World Bank: avoiding deforestation but violating rights?

2 July 2007

versión en español

Alarm bells are being rung about ‘avoided deforestation’, the World Bank’s latest tool in the fight against climate change, while a Greenpeace report has heavily criticised the Bank’s failure to bring the Democratic Republic of the Congo’s (DRC) logging industry under control.

Deforestation is estimated to account for 20 per cent of global carbon emissions. In June, the Bank got G8 support of $250 million for an investment fund to reward countries such as Indonesia, Brazil and Congo for ‘avoided deforestation’ (AD). Private investors have reserved judgement over the fund: under the Kyoto Protocol, saving existing trees doesn’t qualify as a means of generating emissions credits on the international carbon market.

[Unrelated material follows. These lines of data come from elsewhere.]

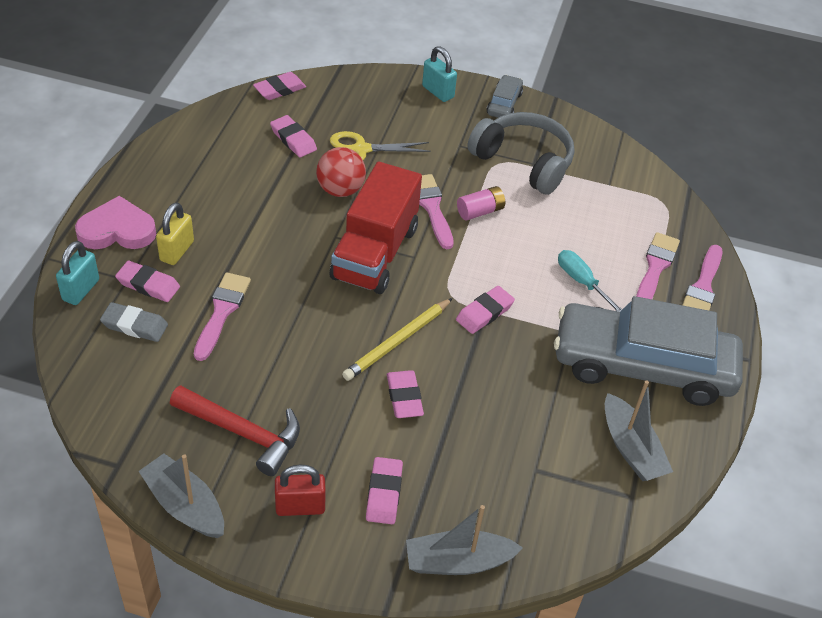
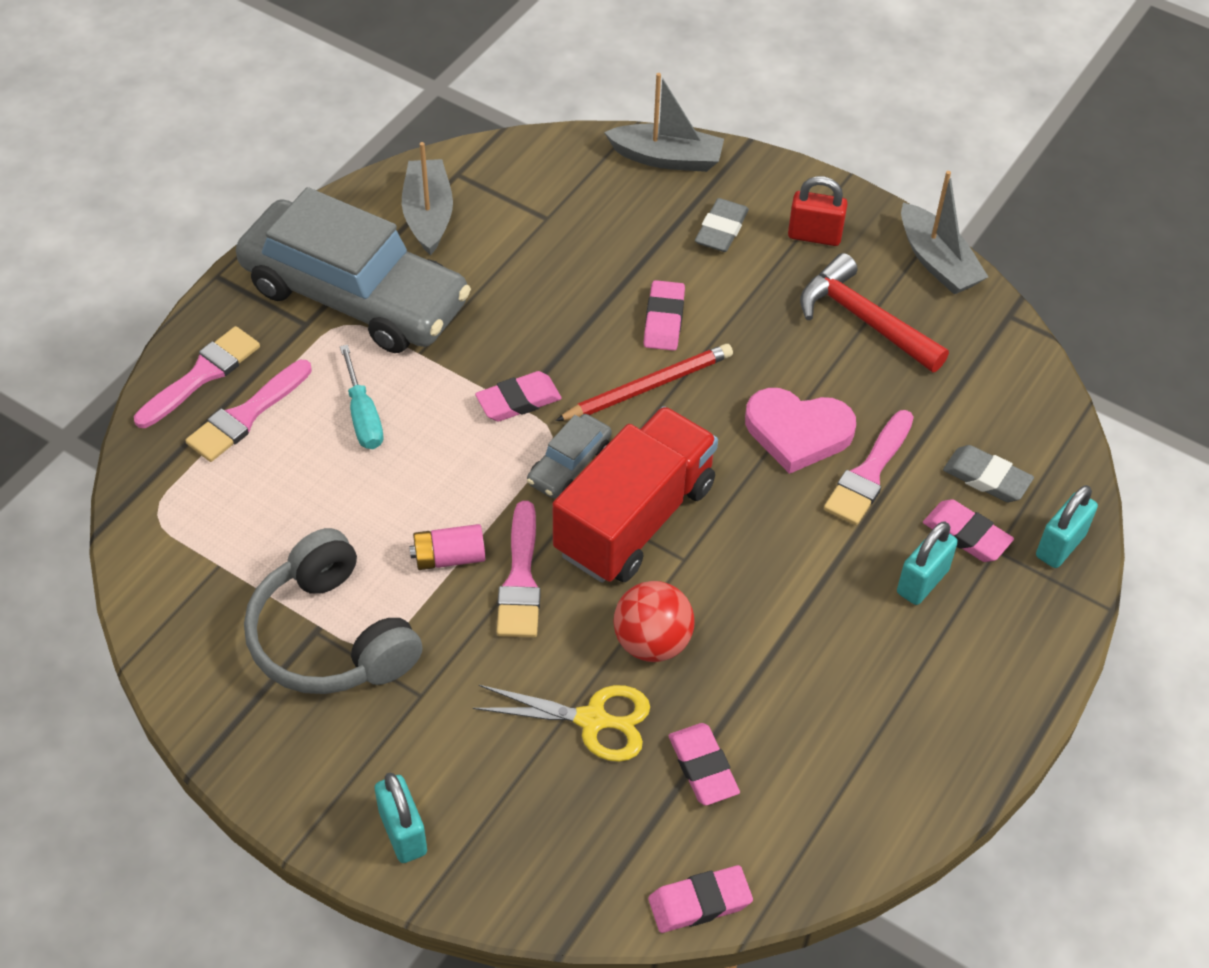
camera: 160 degrees left, 5 degrees up
(117, 230) = (1010, 637): pink heart -> pink heart (797, 432)
(177, 251) = (922, 581): yellow padlock -> turquoise padlock
(384, 493) = (721, 229): pink eraser -> grey eraser
(397, 341) = (648, 387): yellow pencil -> red pencil
(504, 104) = (294, 776): grey car -> grey car (569, 464)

A new report by UK-based NGO Forest Peoples Programme (FPP) cautions that the World Bank’s proposed ‘avoided deforestation’ model has been developed without meaningful engagement with southern NGOs, indigenous peoples or southern governments. Despite references to “community forest management”, it may result in the perpetuation of discredited Bank models of forest “development”, such as large-scale plantation forestry (see Update 46). It would also have important implications for forest management, particularly for the livelihoods and cultures of millions of indigenous people and other forest-dependent communities. In exploring World Bank proposals, which include the Global Forest Alliance and the Forest Carbon Partnership Facility, FPP fears that rapid expansion of AD schemes risks:

  • support for forest conservation models which lead to evictions and expropriation;
  • unjust targeting of indigenous and marginal peoples as the drivers of deforestation;
  • violations of customary land and territorial rights; and
  • increasing inequality and potential conflict between recipients and non-recipients of AD funds.

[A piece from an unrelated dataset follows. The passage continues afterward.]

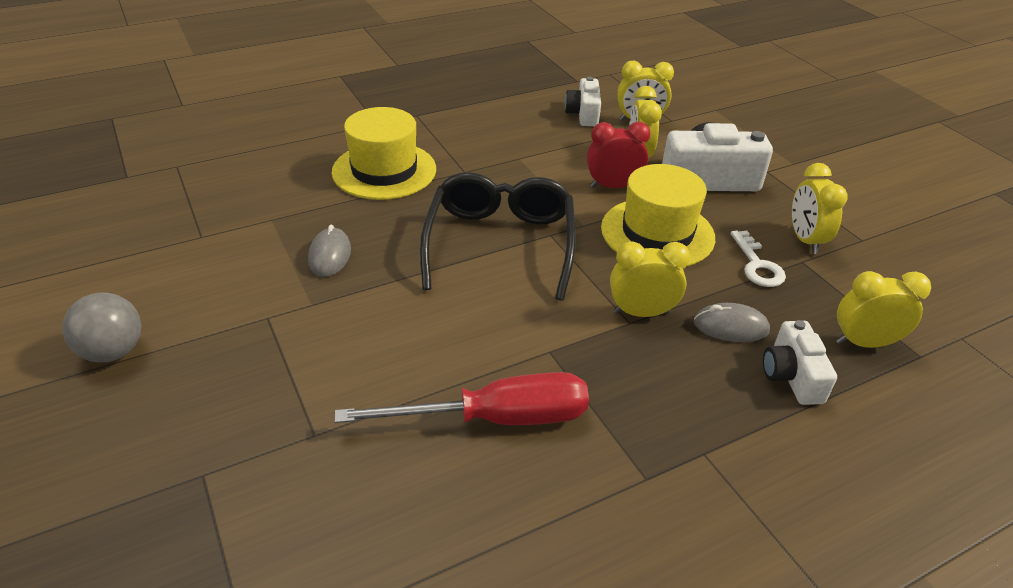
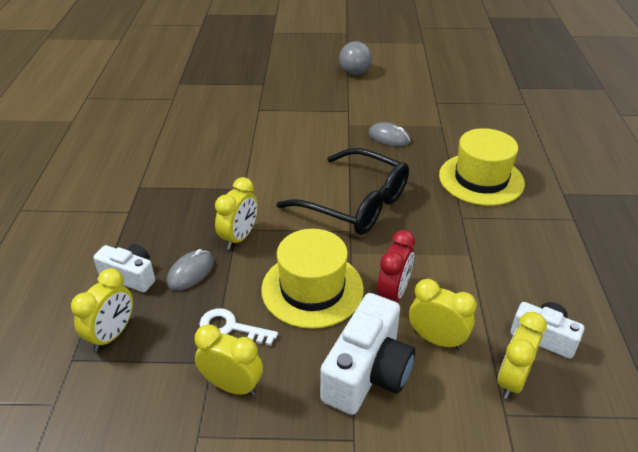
camera: 120 degrees right, 0 degrees up
(495, 419) = (218, 156): red screwdriver -> none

Greenpeace released a report in April, Carving up the Congo, which documents the social and environmental damage wrought by international logging companies in the DRC. Greenpeace criticised the failing efforts of the World Bank to bring the country’s logging industry under control “while the rainforest is being sold off under the illusion that logging alleviates poverty”. The report calls on the Bank to urgently act to stop the expansion of the logging industry in the country, and for the cancellation of logging titles issued since May 2002 which were signed in spite of a national moratorium on new concessions.

Some of the key issues presented in the report include: negligible payments, such as bags of salt and beer, made to community leaders in return for lucrative logging rights worth hundreds of thousands of dollars; the destruction of habitats critical to the survival of the Congo’s indigenous forest communities; rampant corruption in the issuance of logging contracts; and the tremendous release of greenhouse gases caused by deforestation.

The Bank is the Congo’s most influential donor, encouraging investment in the country’s natural resources, and since 2001 has lent more than $2 billion to the country.

At the Bank’s spring meetings in April, Greenpeace was joined by NGOs Rights and Accountability in Development (RAID) and Rainforest Foundation in revealing that mining and logging in the DRC are out of control, with devastating consequences for local communities and the environment. An international appeal, signed by over 100 organisations, was delivered to the World Bank demanding the renegotiation of mining contracts in the DRC (see Update 54). NGOs urged the Bank to ensure that its advice and lending do not facilitate private plunder of the country’s resources.